··· DATA TO PROCESS

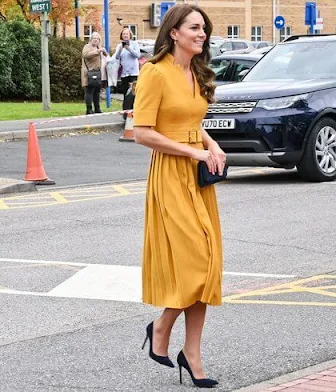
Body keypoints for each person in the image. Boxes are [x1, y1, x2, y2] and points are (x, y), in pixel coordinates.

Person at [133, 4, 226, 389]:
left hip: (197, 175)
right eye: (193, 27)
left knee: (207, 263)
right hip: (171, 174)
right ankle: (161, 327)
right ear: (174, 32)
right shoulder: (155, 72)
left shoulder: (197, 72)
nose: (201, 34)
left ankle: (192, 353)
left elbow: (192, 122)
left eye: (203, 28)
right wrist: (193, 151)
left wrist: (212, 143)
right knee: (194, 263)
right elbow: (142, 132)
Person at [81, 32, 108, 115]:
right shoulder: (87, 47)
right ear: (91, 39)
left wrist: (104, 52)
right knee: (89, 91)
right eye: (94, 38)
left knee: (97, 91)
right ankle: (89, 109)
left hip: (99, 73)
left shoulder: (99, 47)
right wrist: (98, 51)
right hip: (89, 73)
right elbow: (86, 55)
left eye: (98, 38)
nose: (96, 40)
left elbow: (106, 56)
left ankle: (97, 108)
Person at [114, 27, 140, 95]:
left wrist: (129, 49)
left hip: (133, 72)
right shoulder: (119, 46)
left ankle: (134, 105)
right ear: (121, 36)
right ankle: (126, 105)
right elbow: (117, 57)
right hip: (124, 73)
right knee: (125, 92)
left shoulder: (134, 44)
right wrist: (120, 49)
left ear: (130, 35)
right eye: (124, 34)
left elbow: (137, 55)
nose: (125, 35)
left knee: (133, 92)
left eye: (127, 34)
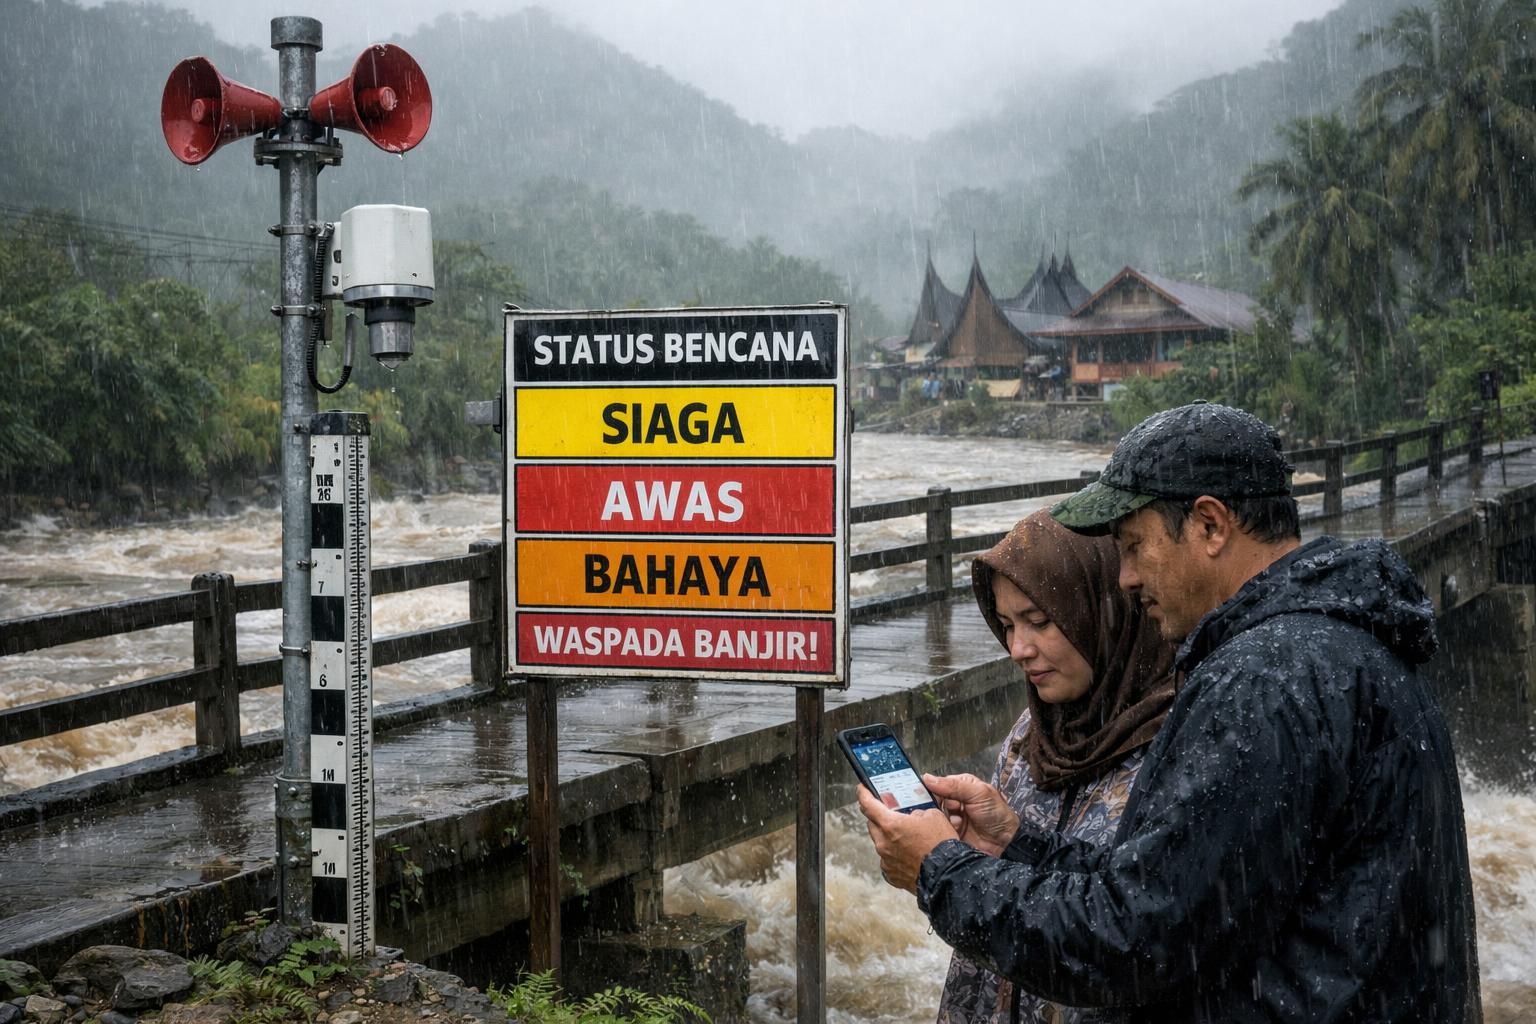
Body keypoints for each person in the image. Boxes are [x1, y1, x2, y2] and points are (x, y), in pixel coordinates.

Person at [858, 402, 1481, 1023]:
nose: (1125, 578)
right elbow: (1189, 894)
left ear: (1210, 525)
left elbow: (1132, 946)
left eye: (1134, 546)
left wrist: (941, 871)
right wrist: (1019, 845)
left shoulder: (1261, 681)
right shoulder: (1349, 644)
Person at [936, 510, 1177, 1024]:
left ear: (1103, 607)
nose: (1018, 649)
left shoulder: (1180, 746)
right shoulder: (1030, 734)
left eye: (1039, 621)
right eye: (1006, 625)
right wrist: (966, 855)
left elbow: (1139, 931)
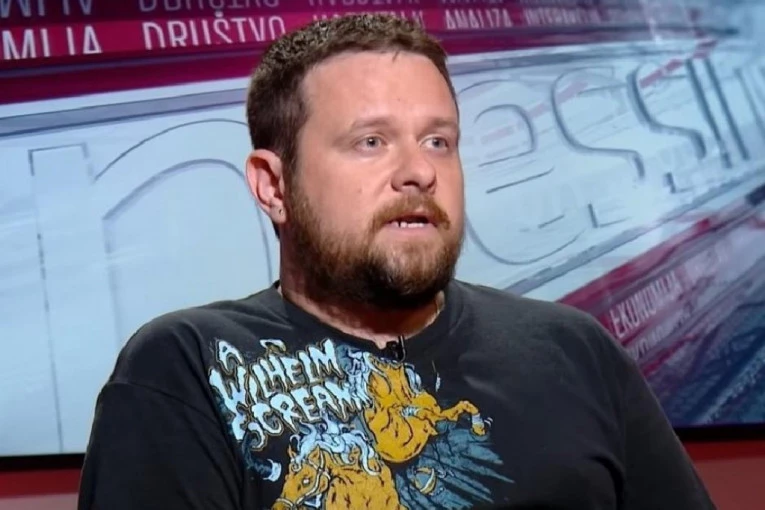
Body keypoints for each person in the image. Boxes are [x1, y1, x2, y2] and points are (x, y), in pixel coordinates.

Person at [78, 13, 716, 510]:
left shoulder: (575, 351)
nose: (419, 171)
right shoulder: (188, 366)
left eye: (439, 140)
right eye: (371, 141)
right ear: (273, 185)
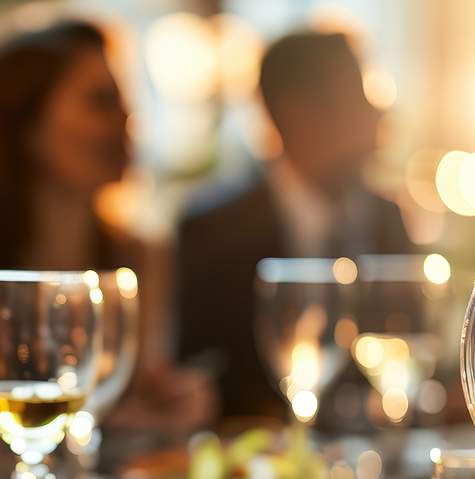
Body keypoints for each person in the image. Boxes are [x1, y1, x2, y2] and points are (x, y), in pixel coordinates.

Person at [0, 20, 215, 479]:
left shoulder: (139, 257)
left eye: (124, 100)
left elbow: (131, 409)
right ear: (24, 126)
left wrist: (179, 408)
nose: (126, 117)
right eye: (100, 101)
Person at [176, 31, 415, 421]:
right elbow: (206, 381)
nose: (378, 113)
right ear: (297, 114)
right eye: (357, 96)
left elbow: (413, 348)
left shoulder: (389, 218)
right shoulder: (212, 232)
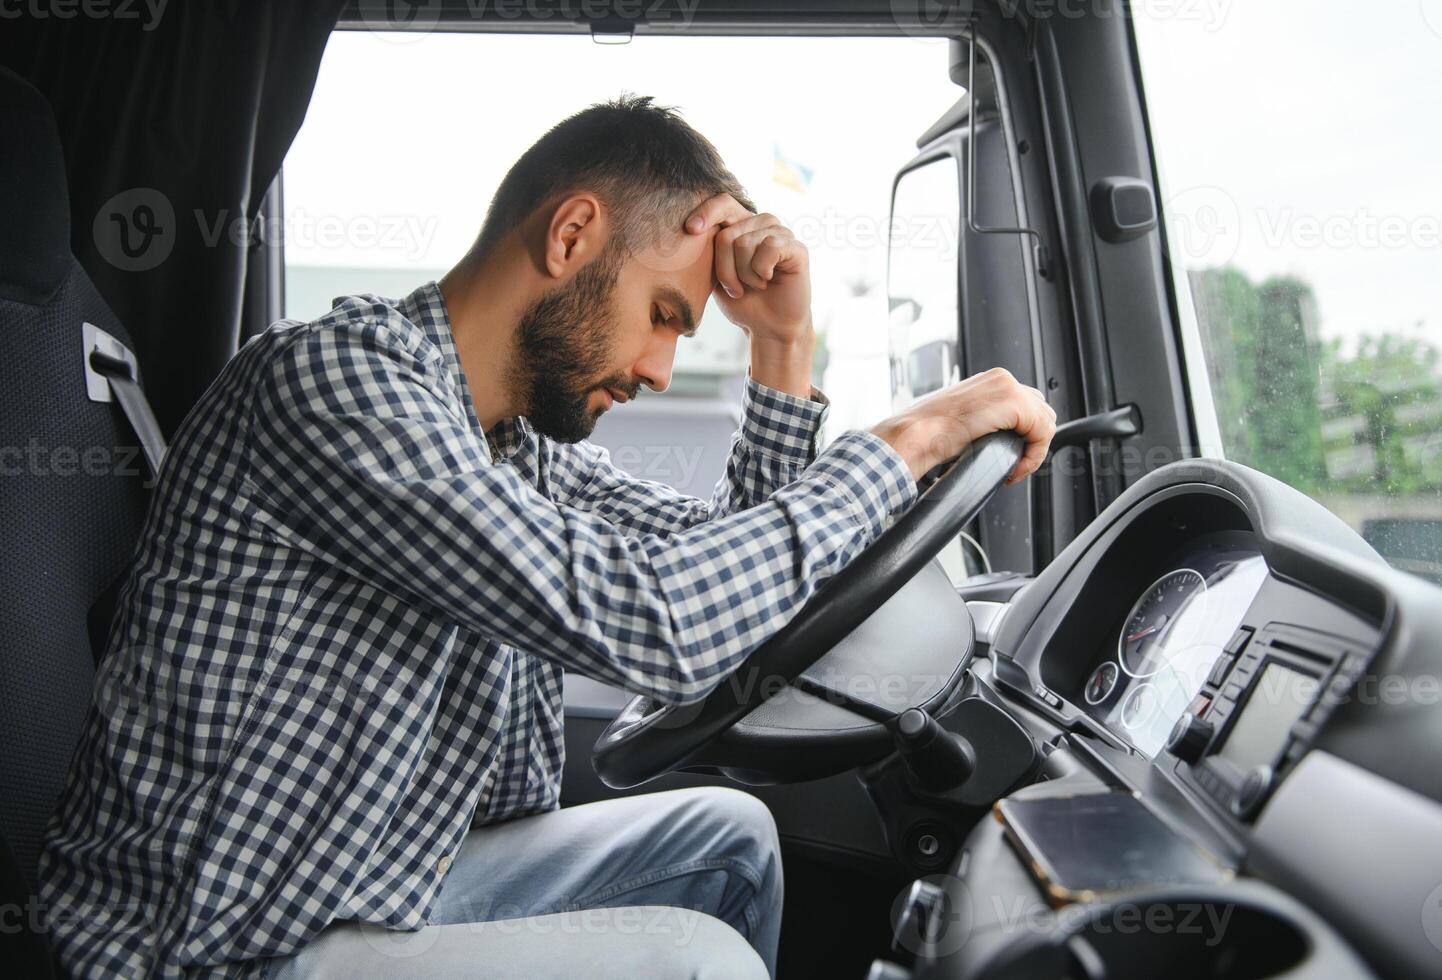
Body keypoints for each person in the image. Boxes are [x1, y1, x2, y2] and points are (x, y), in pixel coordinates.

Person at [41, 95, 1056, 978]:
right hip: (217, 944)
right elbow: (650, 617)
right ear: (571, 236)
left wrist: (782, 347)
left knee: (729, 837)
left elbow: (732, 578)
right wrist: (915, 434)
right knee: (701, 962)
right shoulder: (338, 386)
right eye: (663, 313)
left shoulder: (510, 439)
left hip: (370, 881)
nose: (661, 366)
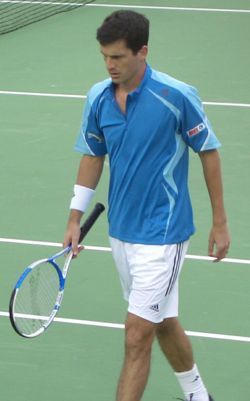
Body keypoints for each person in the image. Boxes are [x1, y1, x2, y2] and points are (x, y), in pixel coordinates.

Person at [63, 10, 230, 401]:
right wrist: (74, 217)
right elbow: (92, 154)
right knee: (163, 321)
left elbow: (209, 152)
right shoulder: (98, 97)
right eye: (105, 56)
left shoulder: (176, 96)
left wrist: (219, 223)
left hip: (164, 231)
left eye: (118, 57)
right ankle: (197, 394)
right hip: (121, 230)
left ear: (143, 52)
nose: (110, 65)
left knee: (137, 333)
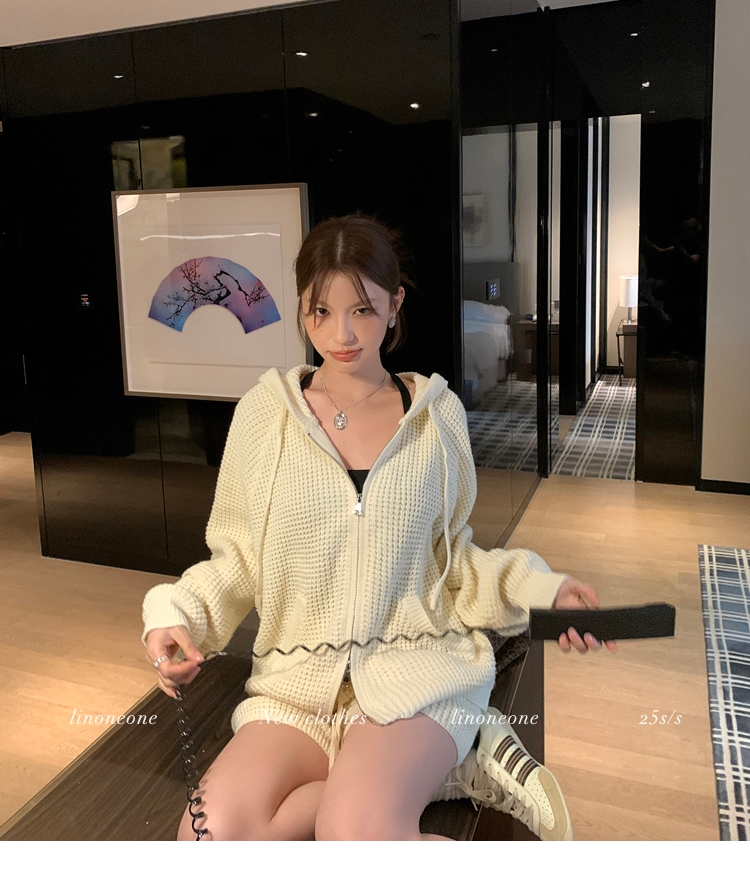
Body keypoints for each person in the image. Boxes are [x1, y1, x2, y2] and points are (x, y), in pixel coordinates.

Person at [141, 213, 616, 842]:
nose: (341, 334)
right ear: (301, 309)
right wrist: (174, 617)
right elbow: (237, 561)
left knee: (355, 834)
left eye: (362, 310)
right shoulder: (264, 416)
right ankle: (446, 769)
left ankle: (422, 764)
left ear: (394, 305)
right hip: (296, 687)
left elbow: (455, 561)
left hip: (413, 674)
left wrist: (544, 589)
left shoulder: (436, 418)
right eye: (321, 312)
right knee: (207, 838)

······

Without including any pictures, print each record exactly.

• _WRITTEN RESPONSE_:
Body keypoints for each person in the image. Boxes are [x1, y1, x2, y2] and points are (x, y), in pixel coordinates.

Person at [133, 4, 226, 389]:
left hip: (197, 175)
right eye: (193, 27)
left knee: (207, 263)
right hip: (171, 174)
right ankle: (161, 327)
right ear: (174, 32)
right shoulder: (155, 72)
left shoulder: (197, 72)
nose: (201, 34)
left ankle: (192, 353)
left elbow: (192, 122)
left eye: (203, 28)
right wrist: (193, 151)
left wrist: (212, 143)
right knee: (194, 263)
right elbow: (142, 132)
Person at [81, 32, 108, 115]:
right shoulder: (87, 47)
right ear: (91, 39)
left wrist: (104, 52)
right knee: (89, 91)
right eye: (94, 38)
left knee: (97, 91)
right ankle: (89, 109)
left hip: (99, 73)
left shoulder: (99, 47)
right wrist: (98, 51)
right hip: (89, 73)
right elbow: (86, 55)
left eye: (98, 38)
nose: (96, 40)
left elbow: (106, 56)
left ankle: (97, 108)
Person at [114, 27, 140, 95]:
left wrist: (129, 49)
left hip: (133, 72)
right shoulder: (119, 46)
left ankle: (134, 105)
right ear: (121, 36)
right ankle: (126, 105)
right elbow: (117, 57)
right hip: (124, 73)
right knee: (125, 92)
left shoulder: (134, 44)
right wrist: (120, 49)
left ear: (130, 35)
right eye: (124, 34)
left elbow: (137, 55)
nose: (125, 35)
left knee: (133, 92)
left eye: (127, 34)
Body keypoints for each person in the image. Boxes are [x1, y1, x2, y2] and points are (x, y), in pixel coordinates.

Person at [858, 402, 1481, 1023]:
nose: (1125, 578)
right elbow: (1189, 894)
left ear: (1210, 525)
left elbow: (1132, 946)
left eye: (1134, 546)
left wrist: (941, 871)
right wrist: (1019, 845)
left shoulder: (1261, 681)
right shoulder: (1349, 644)
Person at [936, 510, 1177, 1024]:
left ear: (1103, 607)
nose: (1018, 649)
left shoulder: (1180, 746)
right shoulder: (1030, 734)
left eye: (1039, 621)
right eye: (1006, 625)
right wrist: (966, 855)
left elbow: (1139, 931)
Body keypoints for each person in the image. Boxes are [x1, y1, x2, y2] and points are (x, y), in pixel coordinates.

Person at [78, 13, 716, 510]:
left shoulder: (575, 351)
nose: (419, 171)
right shoulder: (188, 366)
left eye: (439, 140)
right eye: (371, 141)
right ear: (273, 185)
Body keypoints for each person in the image. Boxes are [x1, y1, x2, y2] and points are (x, y), in pixel coordinates.

Person at [0, 20, 215, 479]:
left shoulder: (139, 257)
left eye: (124, 100)
left elbow: (131, 409)
right ear: (24, 126)
left wrist: (179, 408)
nose: (126, 117)
right eye: (100, 101)
Person at [176, 31, 415, 421]:
right elbow: (206, 381)
nose: (378, 113)
right ear: (297, 114)
right eye: (357, 96)
left elbow: (413, 348)
left shoulder: (389, 218)
right shoulder: (212, 232)
Body keypoints for each person in the image. Boxes are [x1, y1, x2, y2] and points are (x, y), in pixel coordinates.

Person at [41, 95, 1056, 978]:
right hip: (217, 944)
right elbow: (650, 617)
right ear: (571, 236)
left wrist: (782, 347)
left knee: (729, 837)
left elbow: (732, 578)
right wrist: (915, 434)
right knee: (701, 962)
right shoulder: (338, 386)
right eye: (663, 313)
left shoulder: (510, 439)
left hip: (370, 881)
nose: (661, 366)
Body keypoints for each person in the image. Boxes are [x1, y1, x2, y2] and points are (x, y), in pixel coordinates.

Person at [63, 10, 230, 401]:
right wrist: (74, 217)
right elbow: (92, 154)
right knee: (163, 321)
left elbow: (209, 152)
right shoulder: (98, 97)
right eye: (105, 56)
left shoulder: (176, 96)
left wrist: (219, 223)
left hip: (164, 231)
left eye: (118, 57)
right ankle: (197, 394)
right hip: (121, 230)
left ear: (143, 52)
nose: (110, 65)
left knee: (137, 333)
Body keypoints for each person in the image. Boxes are [x1, y1, x2, y2] and points are (x, y), in pixel coordinates.

Person at [141, 213, 616, 842]:
nose: (341, 334)
right ear: (301, 309)
right wrist: (174, 617)
right elbow: (237, 561)
left knee: (355, 834)
left eye: (362, 310)
right shoulder: (264, 416)
right ankle: (446, 769)
left ankle: (422, 764)
left ear: (394, 305)
right hip: (296, 687)
left elbow: (455, 561)
left hip: (413, 674)
left wrist: (544, 589)
left shoulder: (436, 418)
right eye: (321, 312)
right knee: (207, 838)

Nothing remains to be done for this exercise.